# Exercise aim:
Among the entries below, extract exactly the lines that run from the one with "An Independent Licensee" through the one with "Medical Policy #023", both ends included.
**** Records for this task ****
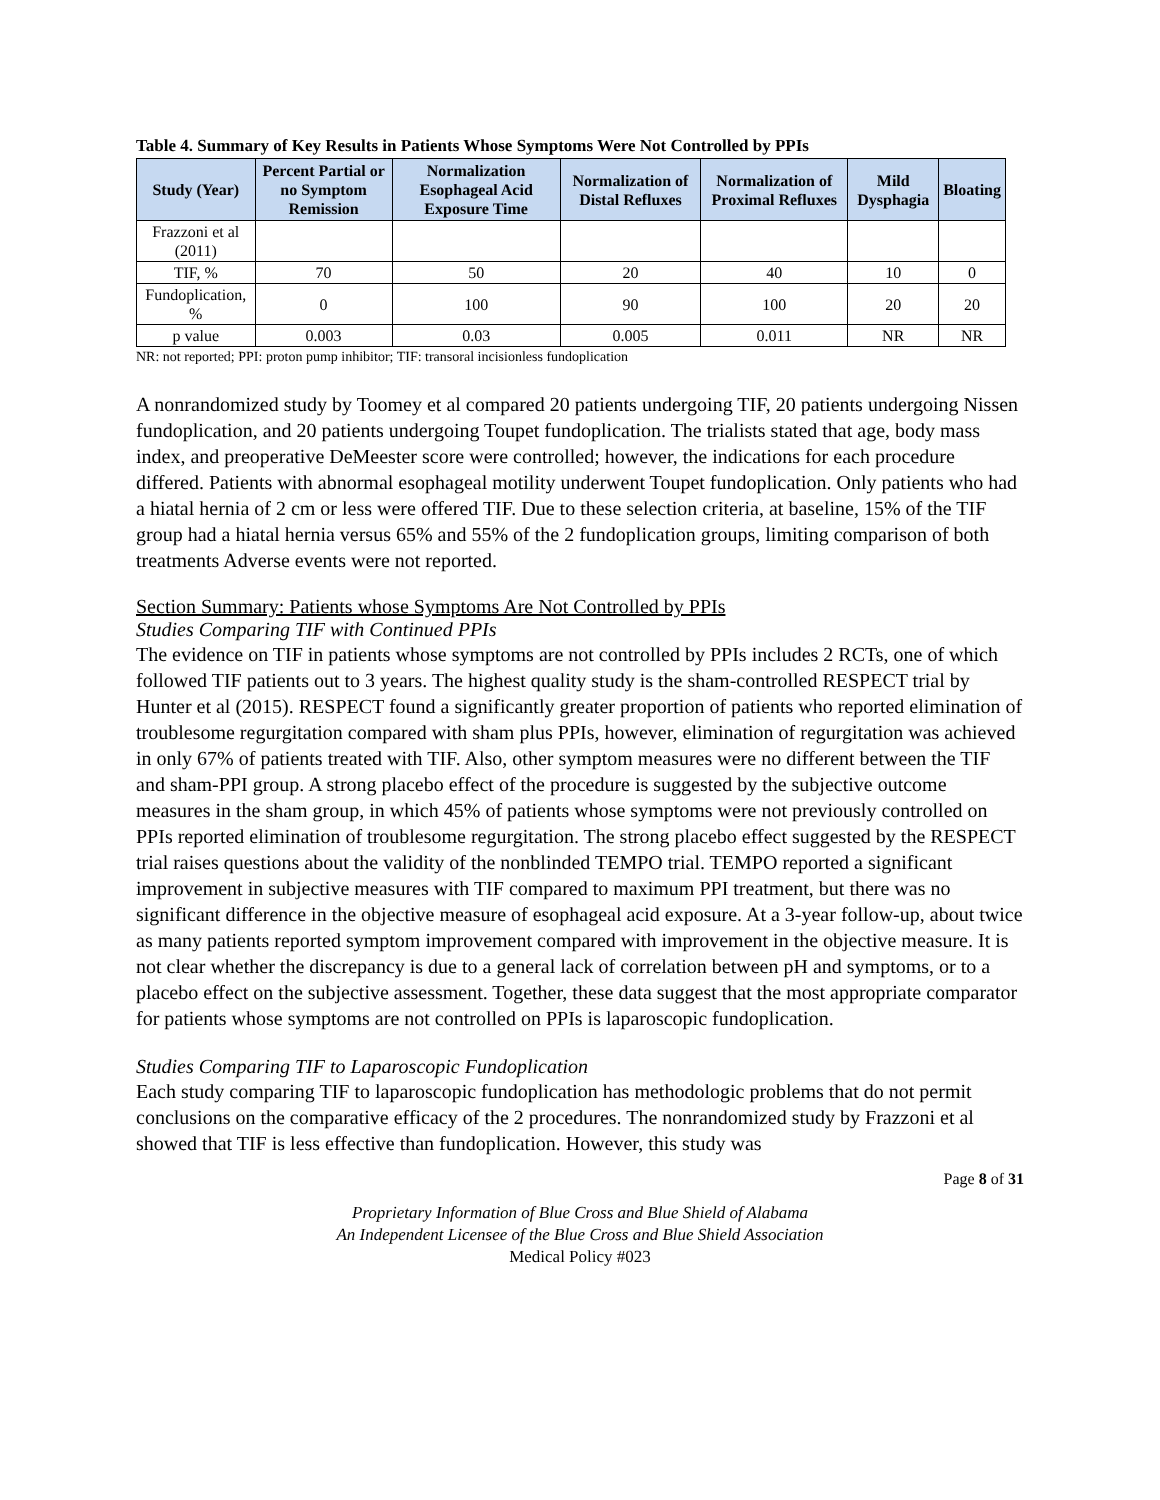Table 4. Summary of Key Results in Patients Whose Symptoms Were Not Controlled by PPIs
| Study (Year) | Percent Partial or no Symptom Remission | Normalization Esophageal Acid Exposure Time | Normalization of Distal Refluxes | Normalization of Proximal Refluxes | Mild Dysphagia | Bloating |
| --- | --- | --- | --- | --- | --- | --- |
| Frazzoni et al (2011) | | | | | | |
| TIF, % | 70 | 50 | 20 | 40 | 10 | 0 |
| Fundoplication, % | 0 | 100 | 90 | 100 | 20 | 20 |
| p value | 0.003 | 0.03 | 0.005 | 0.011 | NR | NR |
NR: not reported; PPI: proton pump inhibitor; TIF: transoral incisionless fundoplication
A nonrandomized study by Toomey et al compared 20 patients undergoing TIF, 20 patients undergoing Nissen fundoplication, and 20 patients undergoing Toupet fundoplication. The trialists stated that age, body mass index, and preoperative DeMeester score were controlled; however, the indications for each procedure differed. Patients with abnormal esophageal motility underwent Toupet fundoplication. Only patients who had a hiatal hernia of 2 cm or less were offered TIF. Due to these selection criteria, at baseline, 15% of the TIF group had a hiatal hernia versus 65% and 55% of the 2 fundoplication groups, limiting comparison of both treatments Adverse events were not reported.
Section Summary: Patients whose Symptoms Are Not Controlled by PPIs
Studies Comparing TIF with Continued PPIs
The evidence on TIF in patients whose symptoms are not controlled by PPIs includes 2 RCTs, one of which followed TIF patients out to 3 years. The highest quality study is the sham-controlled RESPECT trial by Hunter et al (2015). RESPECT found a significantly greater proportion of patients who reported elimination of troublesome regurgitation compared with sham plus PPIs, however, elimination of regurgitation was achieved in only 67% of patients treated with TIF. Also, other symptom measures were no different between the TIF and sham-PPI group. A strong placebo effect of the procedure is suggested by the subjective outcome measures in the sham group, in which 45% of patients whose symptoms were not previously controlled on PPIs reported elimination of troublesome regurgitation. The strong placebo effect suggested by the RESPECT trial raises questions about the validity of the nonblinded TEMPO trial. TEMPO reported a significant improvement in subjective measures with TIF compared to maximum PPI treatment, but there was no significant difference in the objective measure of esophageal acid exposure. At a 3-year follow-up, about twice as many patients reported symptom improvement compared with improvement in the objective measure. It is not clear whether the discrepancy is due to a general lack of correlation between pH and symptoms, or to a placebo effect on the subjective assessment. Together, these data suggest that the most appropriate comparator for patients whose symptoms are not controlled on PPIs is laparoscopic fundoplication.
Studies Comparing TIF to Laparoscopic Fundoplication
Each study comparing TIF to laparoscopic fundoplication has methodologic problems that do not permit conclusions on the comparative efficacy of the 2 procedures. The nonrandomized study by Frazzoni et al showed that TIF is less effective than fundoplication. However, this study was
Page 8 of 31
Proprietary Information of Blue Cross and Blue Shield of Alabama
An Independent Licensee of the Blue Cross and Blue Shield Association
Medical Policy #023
****
**** Records for this task ****
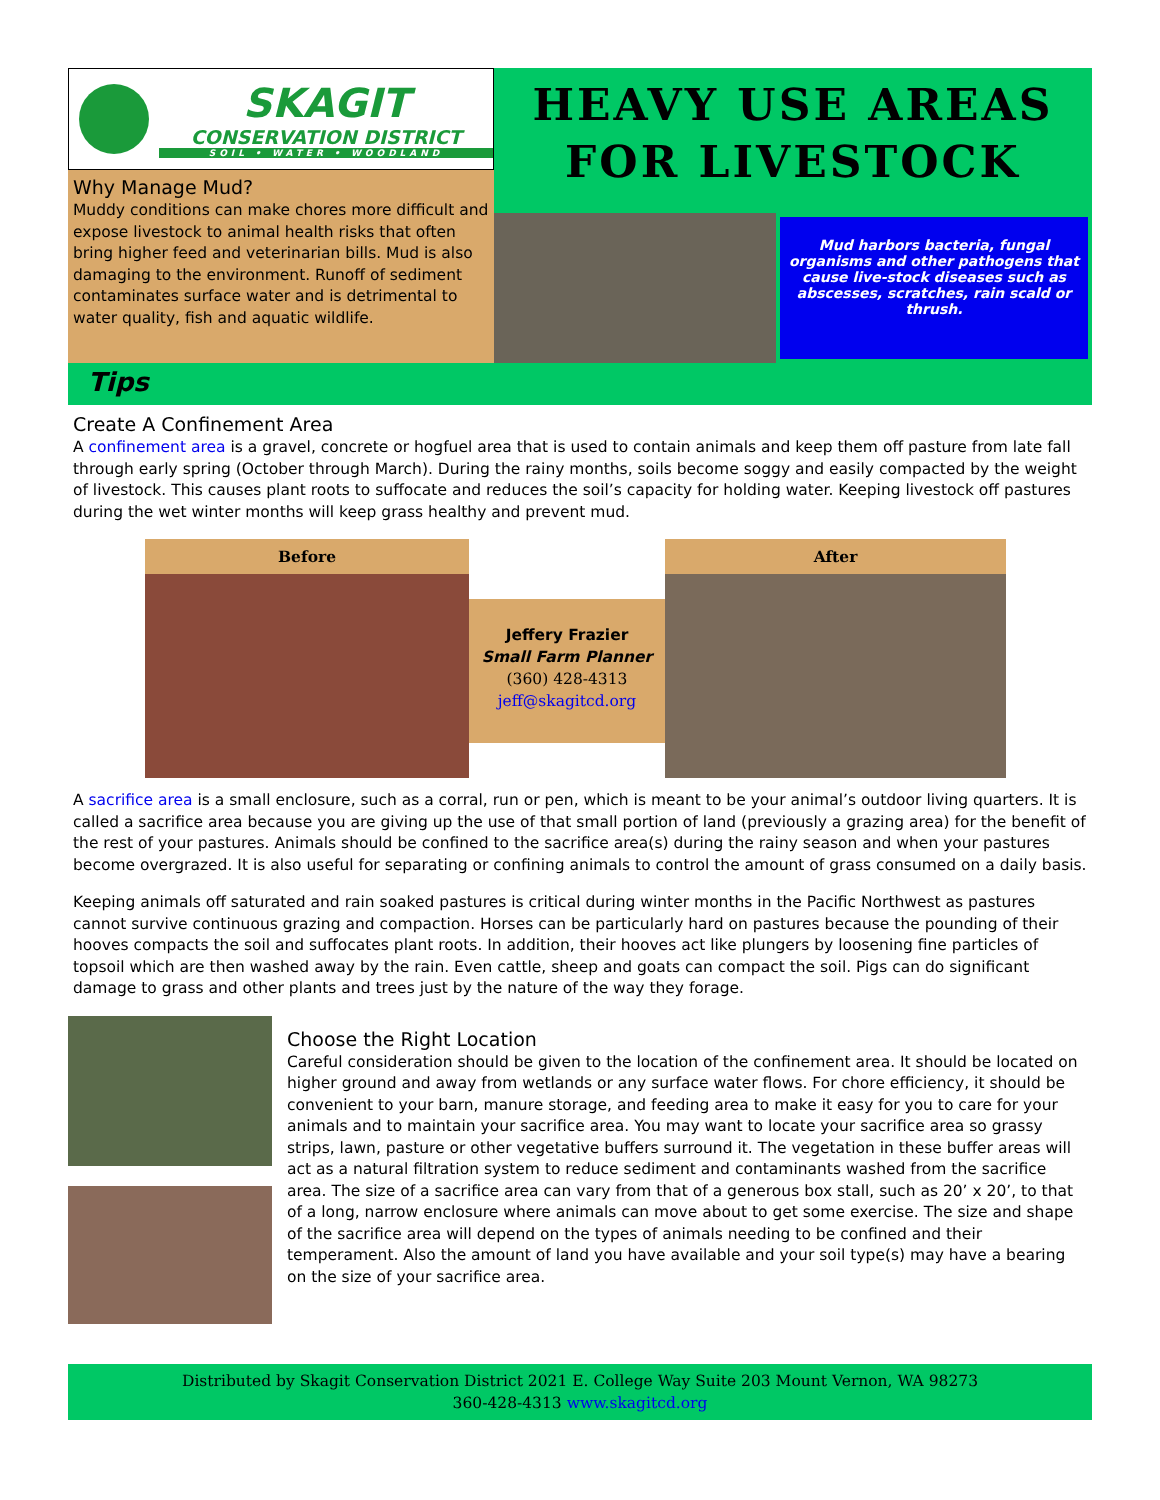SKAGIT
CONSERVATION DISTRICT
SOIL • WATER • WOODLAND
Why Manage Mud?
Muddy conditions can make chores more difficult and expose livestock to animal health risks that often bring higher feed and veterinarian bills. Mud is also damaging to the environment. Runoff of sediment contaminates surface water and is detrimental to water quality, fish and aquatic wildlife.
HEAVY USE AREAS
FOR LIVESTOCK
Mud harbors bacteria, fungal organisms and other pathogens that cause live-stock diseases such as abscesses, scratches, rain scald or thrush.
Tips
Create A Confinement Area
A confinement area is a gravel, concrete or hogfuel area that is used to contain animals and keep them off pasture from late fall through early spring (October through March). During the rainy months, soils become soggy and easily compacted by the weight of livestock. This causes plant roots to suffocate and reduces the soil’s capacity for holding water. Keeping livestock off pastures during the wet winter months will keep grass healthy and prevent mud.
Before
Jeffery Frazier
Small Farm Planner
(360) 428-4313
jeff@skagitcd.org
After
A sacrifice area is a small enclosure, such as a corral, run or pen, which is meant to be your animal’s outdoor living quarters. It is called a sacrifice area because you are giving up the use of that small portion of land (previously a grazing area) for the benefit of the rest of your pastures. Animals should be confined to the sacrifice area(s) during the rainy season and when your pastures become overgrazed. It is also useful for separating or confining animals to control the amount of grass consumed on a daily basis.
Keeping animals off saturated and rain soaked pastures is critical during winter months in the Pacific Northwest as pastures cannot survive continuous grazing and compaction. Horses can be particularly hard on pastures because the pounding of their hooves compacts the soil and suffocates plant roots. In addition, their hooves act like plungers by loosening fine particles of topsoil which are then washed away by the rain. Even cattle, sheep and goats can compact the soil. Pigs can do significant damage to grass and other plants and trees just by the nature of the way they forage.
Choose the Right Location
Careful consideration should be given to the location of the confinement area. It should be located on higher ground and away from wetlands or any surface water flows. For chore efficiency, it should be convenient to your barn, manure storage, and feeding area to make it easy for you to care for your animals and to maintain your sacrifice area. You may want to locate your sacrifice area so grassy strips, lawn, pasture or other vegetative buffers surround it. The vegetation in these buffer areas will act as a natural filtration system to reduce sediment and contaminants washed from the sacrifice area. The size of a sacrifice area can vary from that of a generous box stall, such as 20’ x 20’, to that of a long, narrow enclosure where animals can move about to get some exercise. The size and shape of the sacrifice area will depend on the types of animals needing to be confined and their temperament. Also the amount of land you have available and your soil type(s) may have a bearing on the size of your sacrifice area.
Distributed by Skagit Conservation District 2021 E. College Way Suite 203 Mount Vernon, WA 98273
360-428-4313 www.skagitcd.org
****
**** Records for this task ****
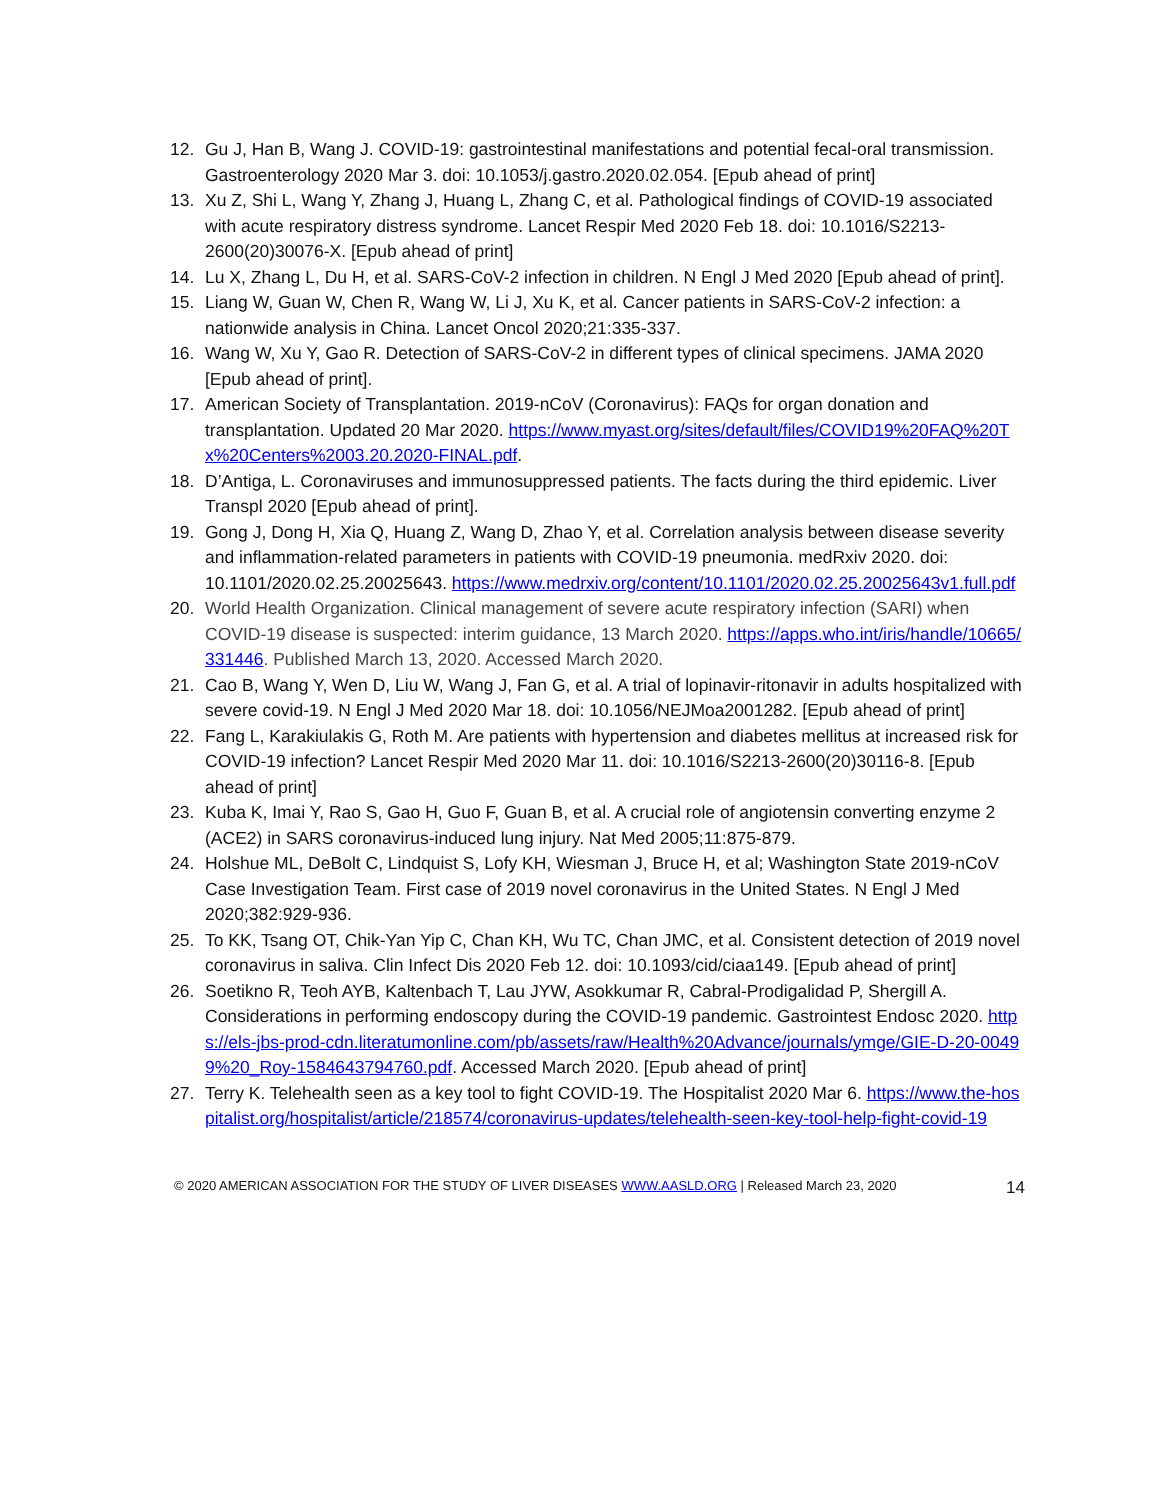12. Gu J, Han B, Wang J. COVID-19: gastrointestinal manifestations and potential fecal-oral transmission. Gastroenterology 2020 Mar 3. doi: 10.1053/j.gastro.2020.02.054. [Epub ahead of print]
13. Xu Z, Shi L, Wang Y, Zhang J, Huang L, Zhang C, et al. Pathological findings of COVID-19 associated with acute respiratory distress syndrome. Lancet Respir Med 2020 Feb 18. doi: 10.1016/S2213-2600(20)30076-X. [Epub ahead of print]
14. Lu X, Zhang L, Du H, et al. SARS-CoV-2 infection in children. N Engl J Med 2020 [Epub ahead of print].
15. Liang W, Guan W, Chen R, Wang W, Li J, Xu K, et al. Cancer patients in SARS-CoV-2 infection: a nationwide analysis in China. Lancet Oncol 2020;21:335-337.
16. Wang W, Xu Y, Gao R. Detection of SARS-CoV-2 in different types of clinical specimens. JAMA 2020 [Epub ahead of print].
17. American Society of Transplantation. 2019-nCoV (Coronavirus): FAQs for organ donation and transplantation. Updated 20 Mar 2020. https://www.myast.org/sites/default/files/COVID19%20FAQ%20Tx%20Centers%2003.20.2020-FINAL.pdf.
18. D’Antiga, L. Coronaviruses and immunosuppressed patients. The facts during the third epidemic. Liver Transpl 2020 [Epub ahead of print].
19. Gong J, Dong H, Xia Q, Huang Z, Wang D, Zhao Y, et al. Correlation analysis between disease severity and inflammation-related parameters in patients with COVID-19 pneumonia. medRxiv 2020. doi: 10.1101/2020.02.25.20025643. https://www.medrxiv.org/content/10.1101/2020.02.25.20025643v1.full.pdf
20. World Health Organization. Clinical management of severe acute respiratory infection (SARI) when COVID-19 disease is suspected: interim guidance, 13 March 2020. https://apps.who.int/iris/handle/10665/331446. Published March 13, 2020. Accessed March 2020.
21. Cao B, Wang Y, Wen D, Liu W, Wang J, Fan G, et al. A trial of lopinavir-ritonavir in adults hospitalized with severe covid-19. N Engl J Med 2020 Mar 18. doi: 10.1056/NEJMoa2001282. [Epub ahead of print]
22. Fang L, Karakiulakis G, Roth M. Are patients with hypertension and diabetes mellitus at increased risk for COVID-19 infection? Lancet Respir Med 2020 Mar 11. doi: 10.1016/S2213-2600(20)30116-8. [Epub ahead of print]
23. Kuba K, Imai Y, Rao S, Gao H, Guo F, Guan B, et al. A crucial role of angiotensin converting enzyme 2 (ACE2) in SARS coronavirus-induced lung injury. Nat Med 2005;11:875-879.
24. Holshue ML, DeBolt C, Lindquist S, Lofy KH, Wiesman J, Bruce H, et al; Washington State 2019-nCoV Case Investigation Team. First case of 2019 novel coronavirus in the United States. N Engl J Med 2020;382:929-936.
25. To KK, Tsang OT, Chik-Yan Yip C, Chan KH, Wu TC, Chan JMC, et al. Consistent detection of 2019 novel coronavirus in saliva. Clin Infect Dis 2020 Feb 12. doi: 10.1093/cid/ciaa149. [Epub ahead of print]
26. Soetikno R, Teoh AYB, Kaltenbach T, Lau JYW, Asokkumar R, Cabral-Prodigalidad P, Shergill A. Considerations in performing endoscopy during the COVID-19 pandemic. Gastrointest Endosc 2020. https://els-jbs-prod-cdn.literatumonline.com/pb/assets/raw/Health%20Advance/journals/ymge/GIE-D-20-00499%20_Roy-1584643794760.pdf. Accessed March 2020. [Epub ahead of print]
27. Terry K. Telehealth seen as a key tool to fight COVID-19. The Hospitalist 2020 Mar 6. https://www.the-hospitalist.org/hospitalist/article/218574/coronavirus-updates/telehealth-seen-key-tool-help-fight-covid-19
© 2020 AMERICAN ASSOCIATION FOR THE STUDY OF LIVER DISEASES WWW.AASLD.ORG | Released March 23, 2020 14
****
# Written answer:
An Independent Licensee of the Blue Cross and Blue Shield Association
Medical Policy #023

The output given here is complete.